The multiple osteochondromas associated with multiple hereditary exostosis, an autosomal dominant disorder, are more often sessile than pedunculated.
Pedunculated cauliflower exostoses:
- parosteal osteosarcoma: broader base, thick matrix,
- juxtacortical (parosteal) osteoma: homogeneous osseous matrix (Fig. 3.15),
- chondrosarcoma: thicker cartilaginous cap!
- myositis ossificans: ossification in the soft tissues that is separated from the cortex. This is best shown by CT or MRI.
Broad-based exostoses:
- fibrous dysplasia: no fatty marrow within the lesion.
Enchondroma
Synonym: Chondroma
The tumor consists of mature cartilage. A distinction can be made between the central enchondroma and the eccentrically growing enchondroma with cortical destruction and formation of a ‘subperiosteal enchondroma’.
No pain (a feature distinguishing it from chondrosarcoma).
Age: Usually discovered before age 40 years.
Location: All bones with enchondral ossification can be affected. The tumor has a predilection for the tubular bones of the hands and feet. In the long bones, the enchondroma is characteristically located in the metadiaphyseal region.
Therapy: Lesions of the tubular bones should be left alone. Curettage should pe performed only if the lesion is painful or if it is located in the axial skeleton.

WHAT YOU WILL DO -
1/ Answer these questions from the bone tumor excerpt:
(a) Are the multiple osteochondromas of multiple hereditary exostosis more often sessile or pedunculated?
(b) Before what age is an enchondroma usually discovered?
(c) In which region of the long bones is an enchondroma characteristically located?
2/ Retype the part of the bone tumor excerpt between "Location: All bones" and "the axial skeleton.", inclusive.
3/ Continue the bone tumor excerpt from its final sentence.

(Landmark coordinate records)
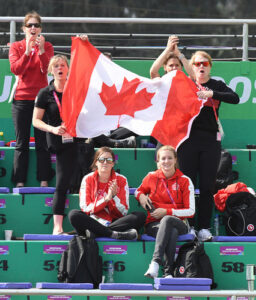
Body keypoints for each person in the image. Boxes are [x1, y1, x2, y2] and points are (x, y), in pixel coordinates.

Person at [152, 36, 240, 241]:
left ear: (210, 67)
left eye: (205, 63)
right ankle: (189, 226)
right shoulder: (185, 84)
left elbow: (234, 98)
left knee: (208, 185)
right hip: (187, 141)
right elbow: (154, 72)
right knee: (188, 184)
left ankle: (204, 227)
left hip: (210, 141)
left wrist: (211, 94)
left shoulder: (216, 85)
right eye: (197, 64)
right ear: (191, 67)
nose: (201, 67)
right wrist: (173, 51)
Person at [9, 11, 54, 188]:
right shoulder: (16, 47)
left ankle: (44, 180)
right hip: (21, 99)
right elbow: (16, 69)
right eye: (30, 25)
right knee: (22, 143)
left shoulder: (47, 46)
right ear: (24, 29)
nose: (33, 28)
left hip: (41, 100)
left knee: (42, 142)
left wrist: (41, 50)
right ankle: (19, 181)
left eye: (36, 25)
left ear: (41, 28)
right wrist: (27, 51)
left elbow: (47, 69)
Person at [32, 54, 77, 235]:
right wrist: (52, 129)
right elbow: (36, 121)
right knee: (62, 181)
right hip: (57, 139)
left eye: (63, 65)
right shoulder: (45, 93)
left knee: (82, 173)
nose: (60, 68)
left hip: (76, 136)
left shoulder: (75, 90)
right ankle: (57, 227)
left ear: (68, 69)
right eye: (56, 66)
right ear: (51, 70)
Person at [135, 145, 195, 278]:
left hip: (179, 223)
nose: (166, 161)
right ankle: (168, 272)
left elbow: (191, 211)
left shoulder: (185, 180)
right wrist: (141, 196)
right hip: (153, 224)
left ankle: (155, 262)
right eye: (163, 158)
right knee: (170, 231)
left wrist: (167, 211)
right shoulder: (151, 176)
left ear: (175, 160)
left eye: (169, 158)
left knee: (167, 220)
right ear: (158, 161)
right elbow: (139, 190)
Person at [69, 146, 146, 239]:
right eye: (101, 159)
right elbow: (85, 208)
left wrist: (114, 197)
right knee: (74, 215)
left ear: (113, 163)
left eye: (109, 160)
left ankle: (97, 232)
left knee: (139, 216)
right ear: (96, 162)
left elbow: (123, 212)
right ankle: (113, 234)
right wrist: (106, 199)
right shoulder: (87, 179)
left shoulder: (121, 179)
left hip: (114, 221)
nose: (105, 162)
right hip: (93, 220)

OUTPUTS IN ORDER -
1/
(a) Sessile.
(b) 40 years.
(c) The metadiaphyseal region.

2/
Location: All bones with enchondral ossification can be affected. The tumor has a predilection for the tubular bones of the hands and feet. In the long bones, the enchondroma is characteristically located in the metadiaphyseal region.
Therapy: Lesions of the tubular bones should be left alone. Curettage should pe performed only if the lesion is painful or if it is located in the axial skeleton.

3/
Round or ovoid radiolucencies, often with a scalloped border, or a lesion with a matrix of mixed coarse, ringlike, or confluent calcifications. A sclerotic margin is not always detectable. The lesion may thin and scallop the cortex because of endosteal erosion. Periosteal reaction and bone expansion are possible (Figs. 3.17, 3.18).
Superior visualization of the calcifications shows the same diagnostic information as that of conventional radiography and demonstrates calcification to better advantage.
Hypointense signal on T1-weighted images. The signal intensity on T2-weighted images depends on the degree of calcification. Non-calcified enchondromas can be so bright that the differentiation from a cyst can be difficult. IV administration of contrast medium can be helpful by disclosing the typical image of a lobulated lesion with septation (Fig. 3.19).
Hands and feet:
- Giant cell tumor of the tendon sheath (soft-tissue tumor with extrinsic bone erosion).
- Aneurysmal bone cyst, juvenile bone cyst (MRI can be helpful in the differentiation).
Other locations:
- Bone infarct: The calcifications are more peripheral than central (‘encasing the lesion’). MRI may be helpful in some cases.
- Chondrosarcoma: A diagnostic dilemma! (See chondrosarcoma). Differentiation from a low-grade chondrosarcoma is often very difficult.
Remember: Multiple enchondromatosis = Oilier disease. Multiple enchondromatosis with soft-tissue hemangiomas = Maffucci syndrome.
Chondroblastoma
Synonym: Codman tumor
Benign tumor consisting of chondroblasts and numerous giant cells.
Mild, increasing pain. Possible joint effusion.
Age: About 75% of cases occur between 10 and 25 years of age.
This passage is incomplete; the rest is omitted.